Choosing the Right Measure

1. Visual Inspection

Start with a scatter plot:

ggplot(ecosystem_data, aes(x=temperature, y=biodiversity)) +
  geom_point() +
  # geom_smooth(method="lm", col="red") +
  theme_minimal() +
  labs(title="Scatter plot of temperature vs. biodiversity")

2. Check for Linearity

Assess if the relationship appears linear. Non-linear patterns may require Spearman’s or Kendall’s methods.

3. Test for Normality

Use the Shapiro-Wilk test:

shapiro.test(ecosystem_data$temperature)

    Shapiro-Wilk normality test

data:  ecosystem_data$temperature
W = 0.98763, p-value = 0.4816
shapiro.test(ecosystem_data$biodiversity)

    Shapiro-Wilk normality test

data:  ecosystem_data$biodiversity
W = 0.99392, p-value = 0.9369

4. Consider Sample Size and Ties

For small samples (n < 30) or data with many ties, Kendall’s Tau may be more appropriate than Spearman’s.

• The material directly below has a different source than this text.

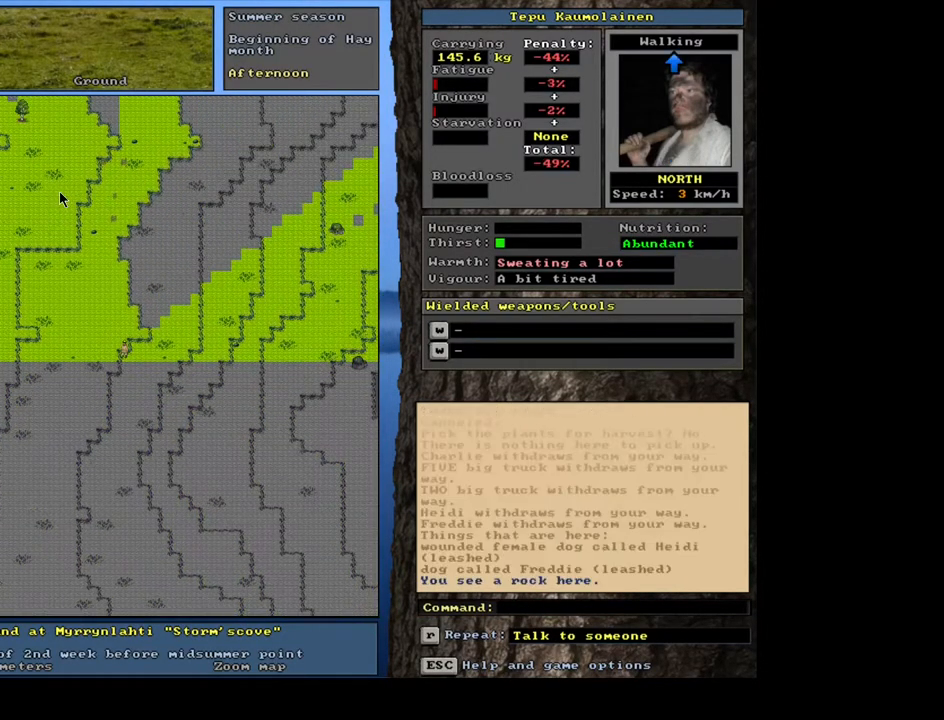
{"keys": ["ctrl_l", "num7"], "mouse": [], "events": [[67, "num7", "up"], [133, "num7", "down"], [217, "num7", "up"], [300, "num7", "down"], [400, "num7", "up"], [450, "num7", "down"]]}
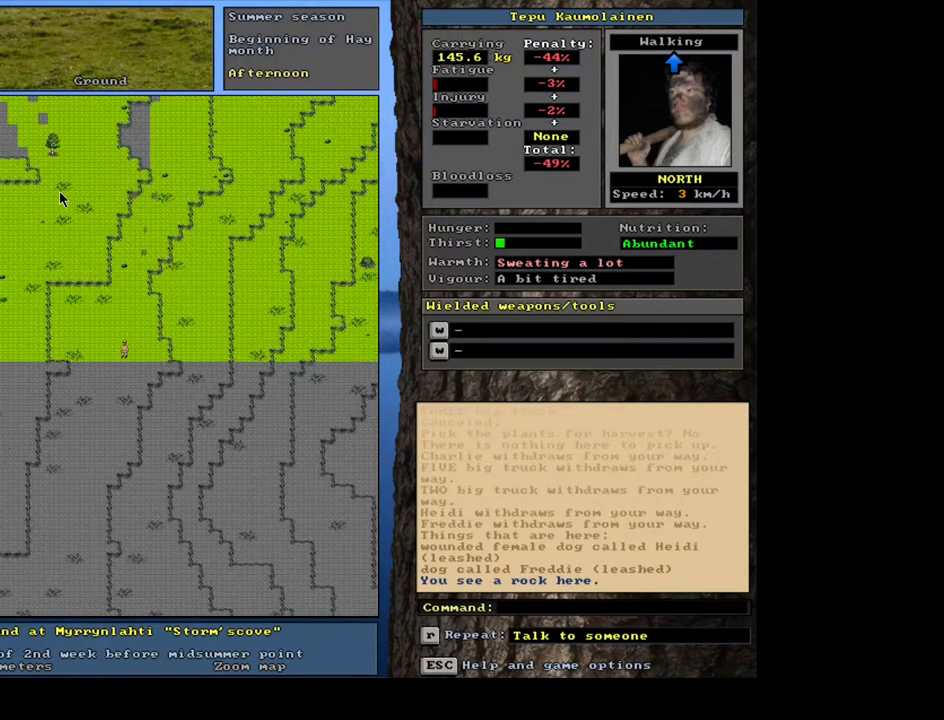
{"keys": ["ctrl_l", "num7", "num8"], "mouse": [], "events": [[67, "num7", "up"], [117, "num7", "down"], [200, "num7", "up"], [300, "num7", "down"], [300, "num8", "down"], [350, "num8", "up"], [383, "num7", "up"], [417, "num8", "down"], [500, "num7", "down"]]}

In this context, ties are instances where two or more observations have the same value.

5. Interpretability

Pearson’s r^2 represents the proportion of variance in one variable explained by the other. Spearman’s ρ^2 represents the proportion of variance in ranks explained. Kendall’s τ represents the probability of concordance minus the probability of discordance.

Additional Considerations

Bootstrapping for Confidence Intervals

Bootstrapping is a resampling technique that can provide more robust estimates of correlation coefficients (or anything that you want to measure). It involves repeatedly sampling with replacement from the dataset to calculate confidence intervals.

For more robust estimates, consider bootstrapping to calculate confidence intervals:

library(boot)

# Function to compute correlation
cor_func <- function(data, indices) {
  d <- data[indices,]
  return(cor(d$temperature, d$biodiversity, method="pearson"))
}

# Bootstrapping
set.seed(123)
boot_results <- boot(ecosystem_data, cor_func, R=1000)

# Print results
print(boot.ci(boot_results, type="bca"))
BOOTSTRAP CONFIDENCE INTERVAL CALCULATIONS
Based on 1000 bootstrap replicates

CALL : 
boot.ci(boot.out = boot_results, type = "bca")

Intervals : 
Level       BCa          
95%   ( 0.0003,  0.3971 )  
Calculations and Intervals on Original Scale

Partial Correlation

When you want to measure the relationship between two variables while controlling for the effect of one or more other variables, use partial correlation:

library(ppcor)

pcor_result <- pcor.test(ecosystem_data$temperature, ecosystem_data$biodiversity, ecosystem_data$salinity, method= "pearson")

print(pcor_result)
   estimate    p.value statistic   n gp  Method
1 0.1875848 0.06298709  1.880885 100  1 pearson

This partial correlation shows the relationship between temperature and biodiversity, controlling for the effect of salinity.

The choice of correlation measure should be guided by your data’s characteristics, research question, and the assumptions you can reasonably make. Each method offers unique insights, and sometimes using multiple methods can provide a more comprehensive understanding of your data.